* TASK DIRECTIONS *
Update the data below by replacing "overdrivenguitar" with "distortionguitar", and reproduce every other line and character unchanged. Leave the pictures out of your output.

* PROVIDED DATA *
::::::
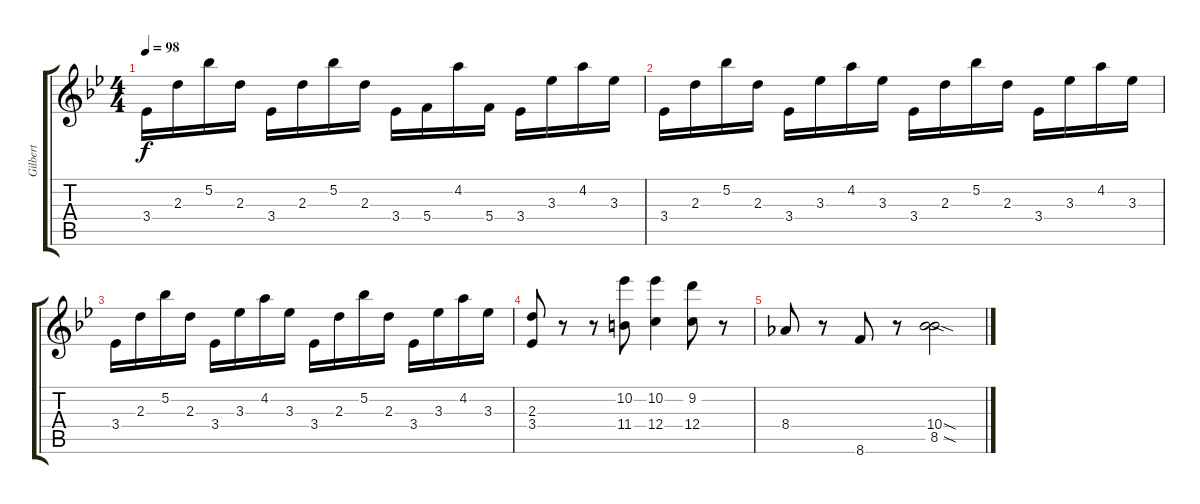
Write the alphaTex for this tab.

\track ("Gilbert" "Gilbert") {instrument overdrivenguitar}
\staff {score tabs}
\tuning (A4 F4 C4 C3 D3 A2) {hide}
\ts (4 4)
\tempo 98
\clef g2
\ks bb
3.4.16{dy f} 2.3.16 5.2.16 2.3.16 3.4.16 2.3.16 5.2.16 2.3.16 3.4.16 5.4.16 4.2.16 5.4.16 3.4.16 3.3.16 4.2.16 3.3.16 |
3.4.16 2.3.16 5.2.16 2.3.16 3.4.16 3.3.16 4.2.16 3.3.16 3.4.16 2.3.16 5.2.16 2.3.16 3.4.16 3.3.16 4.2.16 3.3.16 |
3.4.16 2.3.16 5.2.16 2.3.16 3.4.16 3.3.16 4.2.16 3.3.16 3.4.16 2.3.16 5.2.16 2.3.16 3.4.16 3.3.16 4.2.16 3.3.16 |
(2.3 3.4).8 r.8 r.8 (10.2 11.4).8 (10.2 12.4).4 (9.2 12.4).8 r.8 |
8.4.8 r.8 8.6.8 r.8 (10.4{sod} 8.5{sod}).2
::::::
* REPLY TO THE TASK *
Write the alphaTex for this tab.

\track ("Gilbert" "Gilbert") {instrument distortionguitar}
\staff {score tabs}
\tuning (A4 F4 C4 C3 D3 A2) {hide}
\ts (4 4)
\tempo 98
\clef g2
\ks bb
3.4.16{dy f} 2.3.16 5.2.16 2.3.16 3.4.16 2.3.16 5.2.16 2.3.16 3.4.16 5.4.16 4.2.16 5.4.16 3.4.16 3.3.16 4.2.16 3.3.16 |
3.4.16 2.3.16 5.2.16 2.3.16 3.4.16 3.3.16 4.2.16 3.3.16 3.4.16 2.3.16 5.2.16 2.3.16 3.4.16 3.3.16 4.2.16 3.3.16 |
3.4.16 2.3.16 5.2.16 2.3.16 3.4.16 3.3.16 4.2.16 3.3.16 3.4.16 2.3.16 5.2.16 2.3.16 3.4.16 3.3.16 4.2.16 3.3.16 |
(2.3 3.4).8 r.8 r.8 (10.2 11.4).8 (10.2 12.4).4 (9.2 12.4).8 r.8 |
8.4.8 r.8 8.6.8 r.8 (10.4{sod} 8.5{sod}).2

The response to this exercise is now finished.